* THE PROBLEM: Below is a set of entries. Reproduce exactly the lines from the one containing "Electron micrographs. These" through the end, both included.

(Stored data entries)
══════════

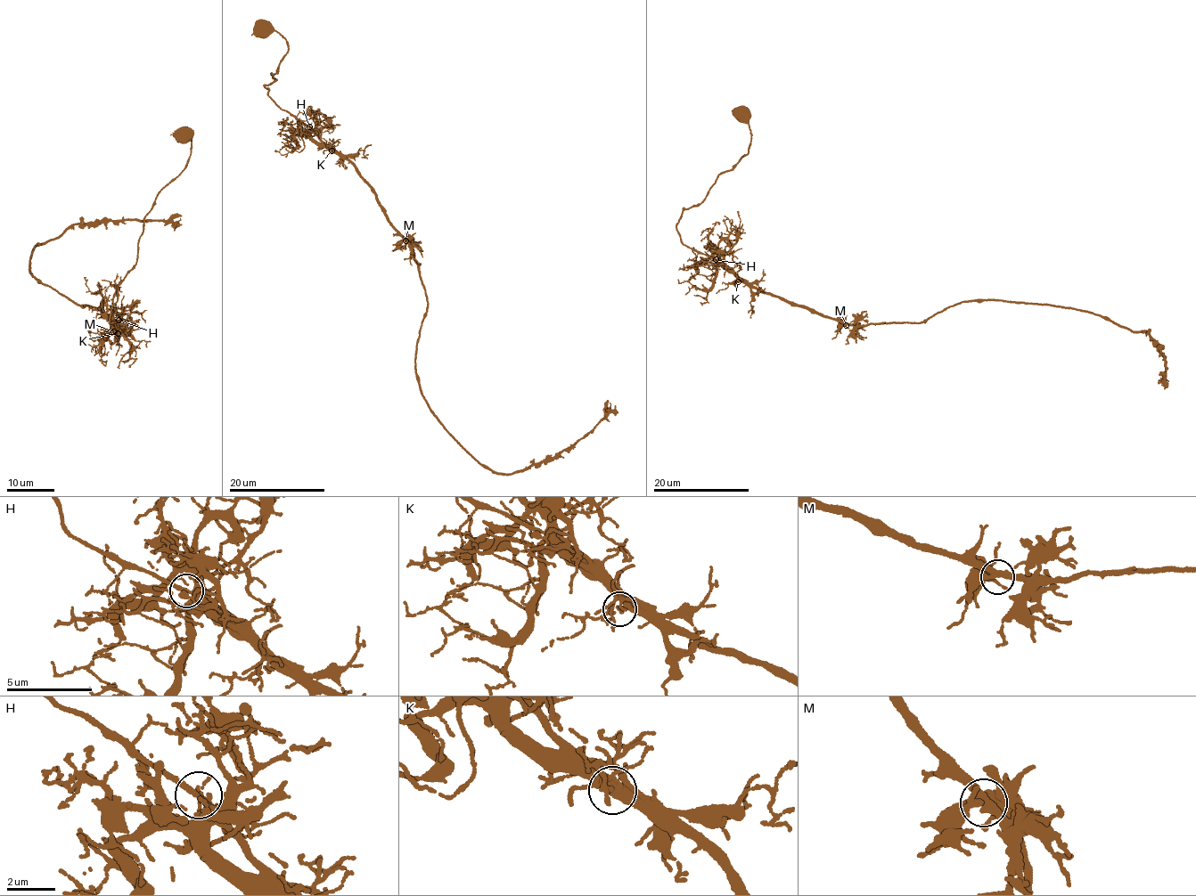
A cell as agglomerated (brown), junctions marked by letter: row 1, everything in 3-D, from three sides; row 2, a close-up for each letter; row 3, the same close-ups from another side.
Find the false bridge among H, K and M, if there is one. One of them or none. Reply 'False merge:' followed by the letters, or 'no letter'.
False merge: no letter

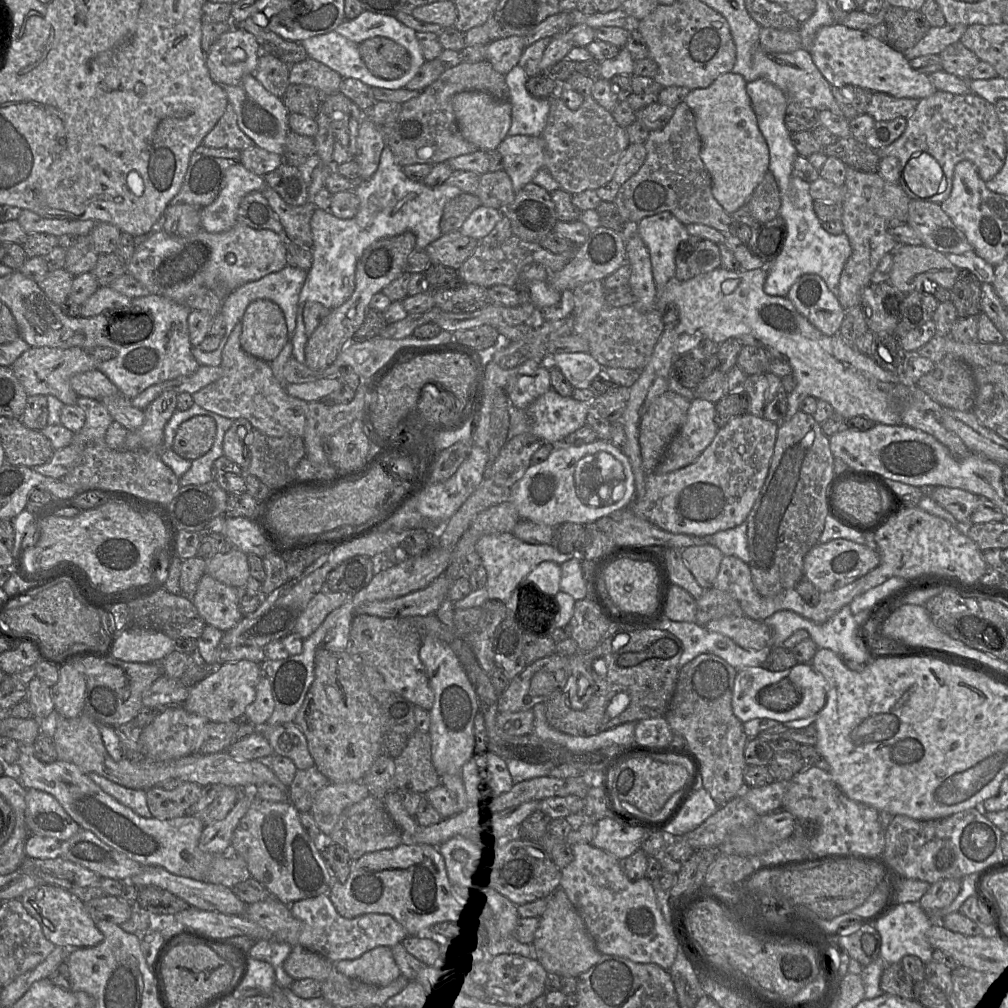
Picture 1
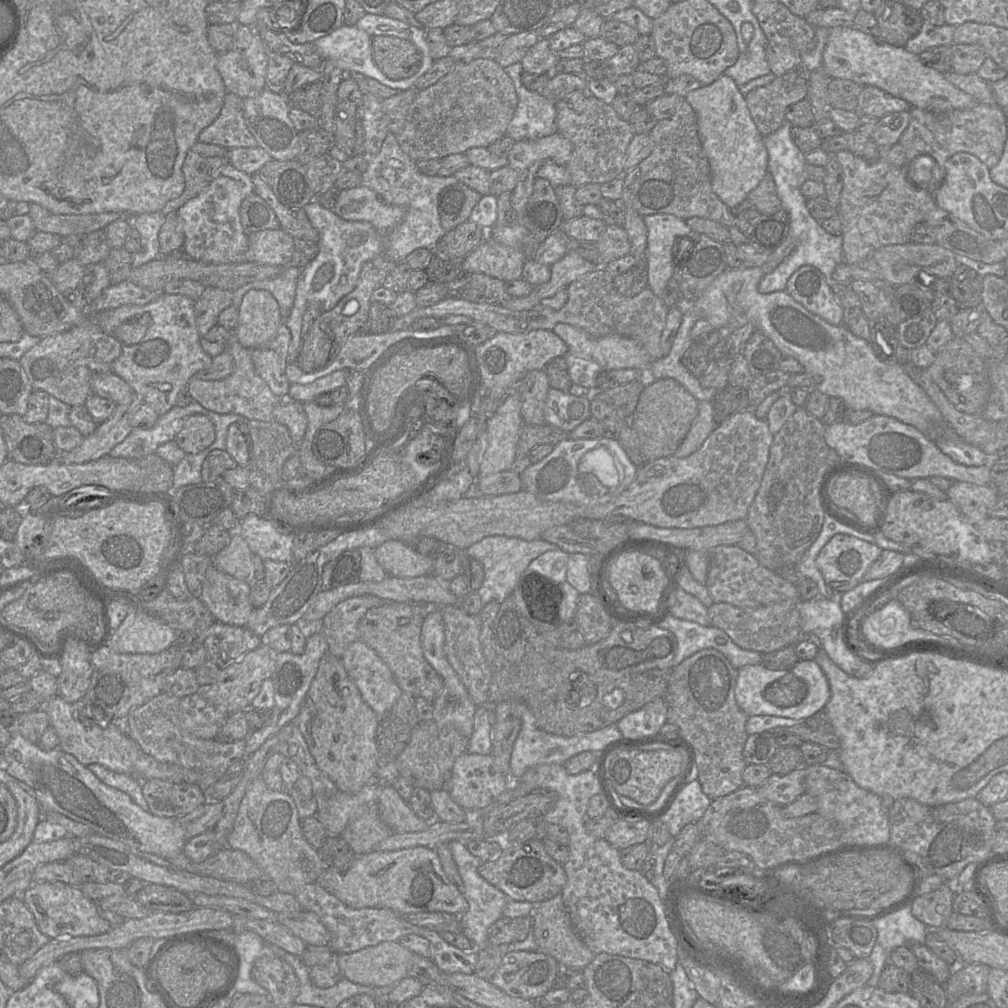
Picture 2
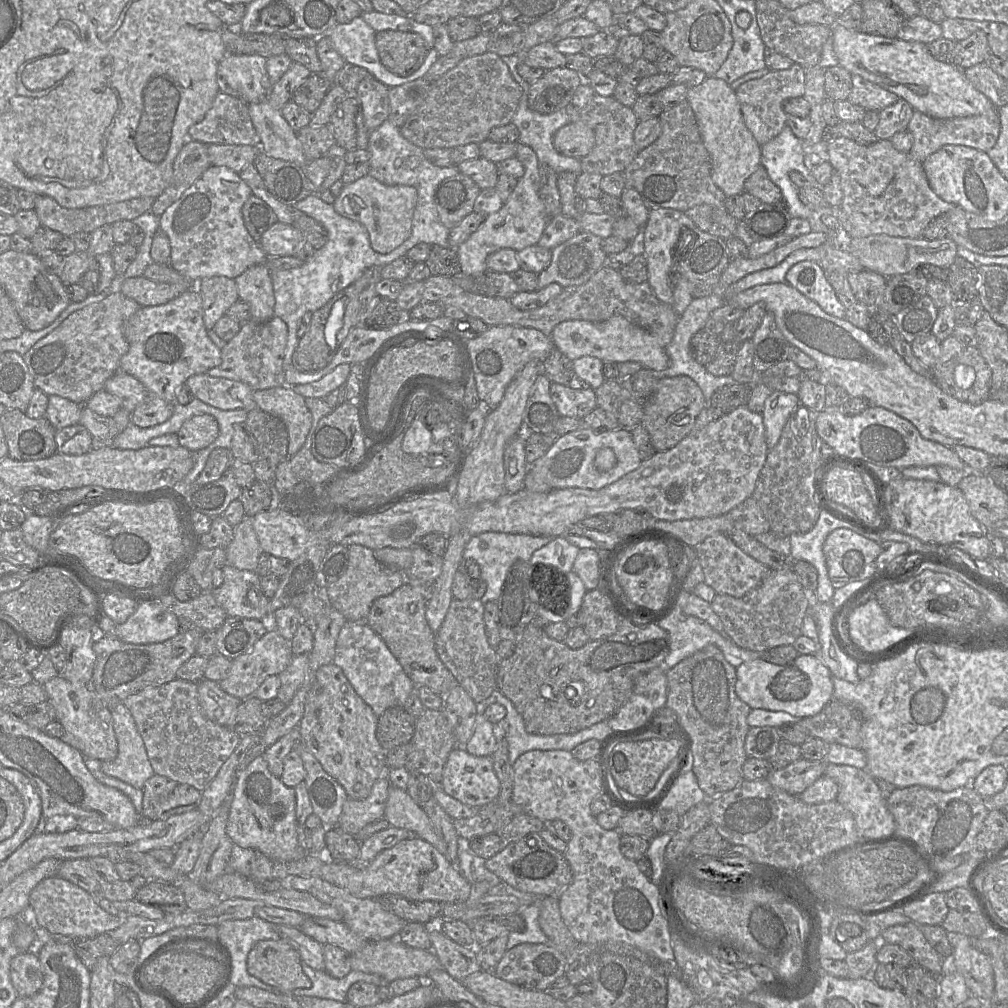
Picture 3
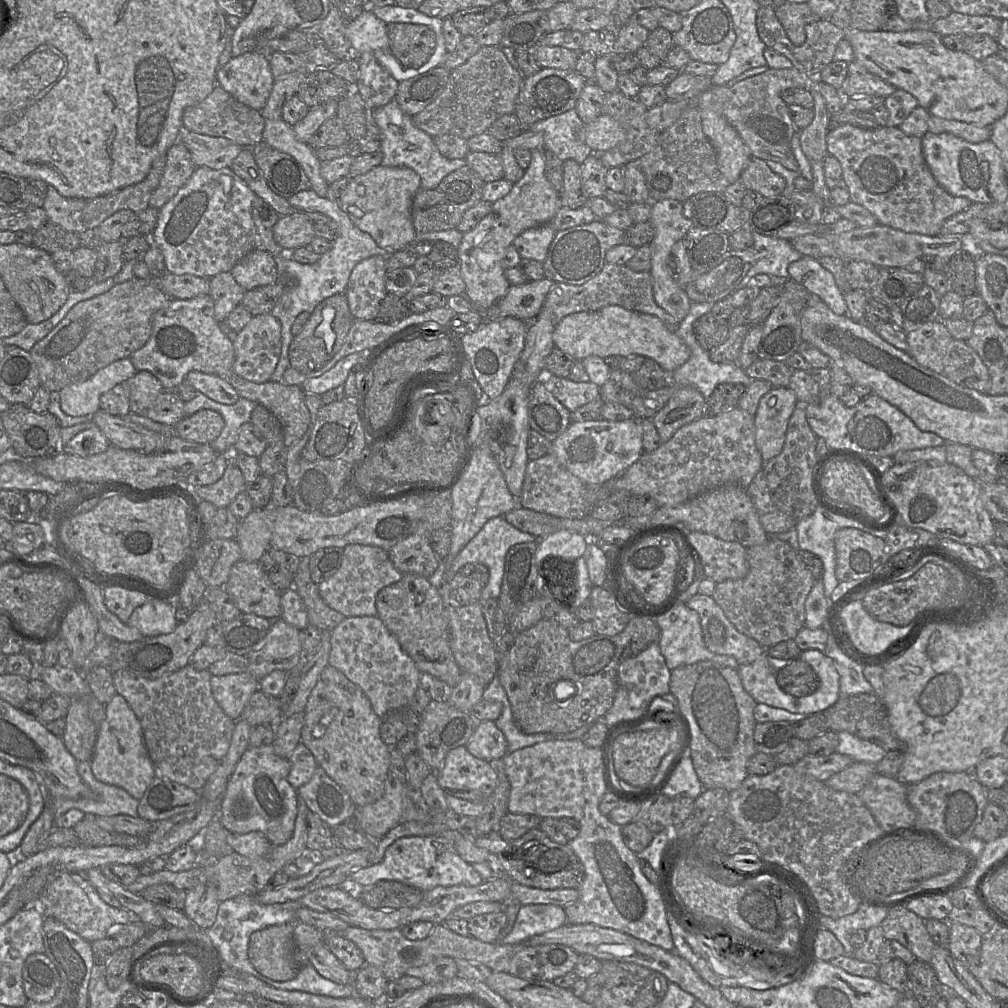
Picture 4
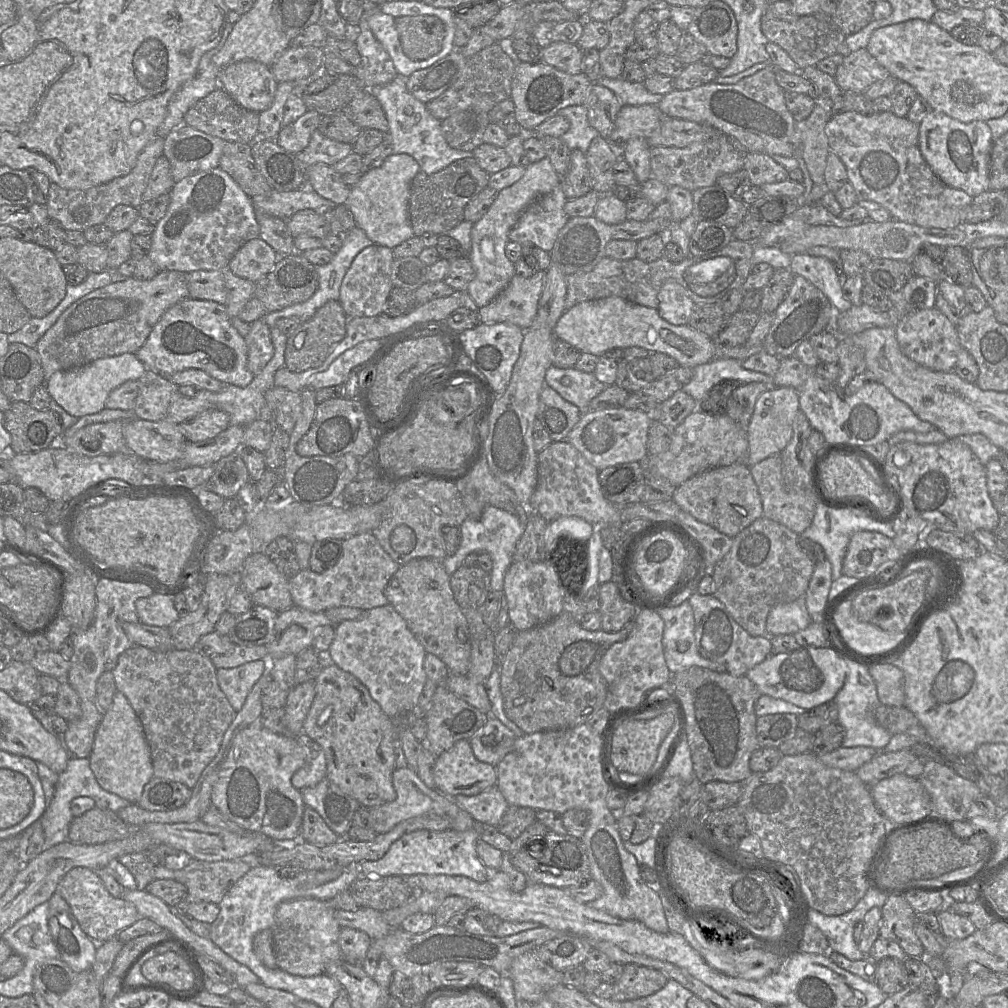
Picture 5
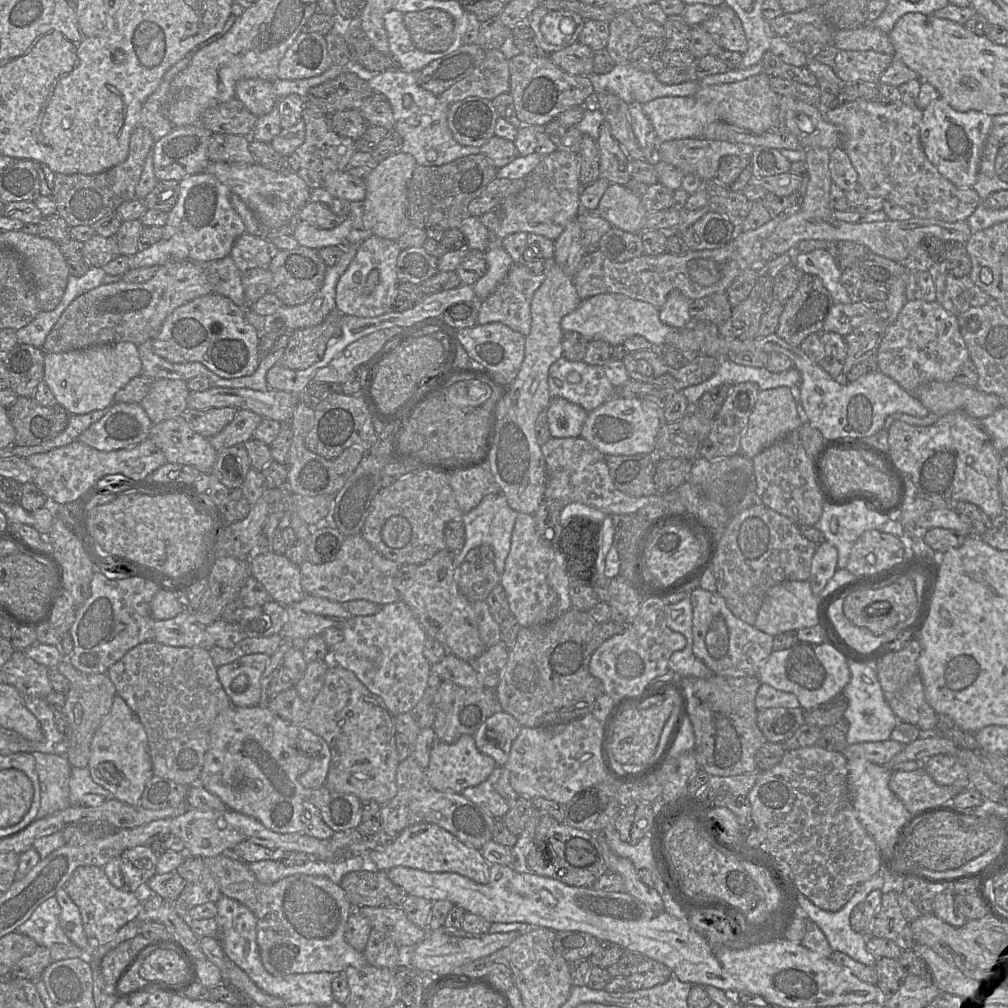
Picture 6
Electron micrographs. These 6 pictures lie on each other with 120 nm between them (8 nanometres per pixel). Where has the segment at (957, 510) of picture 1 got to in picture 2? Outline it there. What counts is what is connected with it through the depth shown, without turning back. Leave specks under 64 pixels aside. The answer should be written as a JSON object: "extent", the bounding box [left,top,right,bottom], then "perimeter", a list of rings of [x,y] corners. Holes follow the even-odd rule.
{"extent":[946,482,999,524],"perimeter":[[[953,482],[946,493],[949,500],[972,524],[979,524],[989,517],[989,511],[999,499],[998,492],[991,484]]]}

══════════

* RESPONSE FOR THIS EXERCISE:
Electron micrographs. These 6 pictures lie on each other with 120 nm between them (8 nanometres per pixel). Where has the segment at (957, 510) of picture 1 got to in picture 2? Outline it there. What counts is what is connected with it through the depth shown, without turning back. Leave specks under 64 pixels aside. The answer should be written as a JSON object: "extent", the bounding box [left,top,right,bottom], then "perimeter", a list of rings of [x,y] corners. Holes follow the even-odd rule.
{"extent":[946,482,999,524],"perimeter":[[[953,482],[946,493],[949,500],[972,524],[979,524],[989,517],[989,511],[999,499],[998,492],[991,484]]]}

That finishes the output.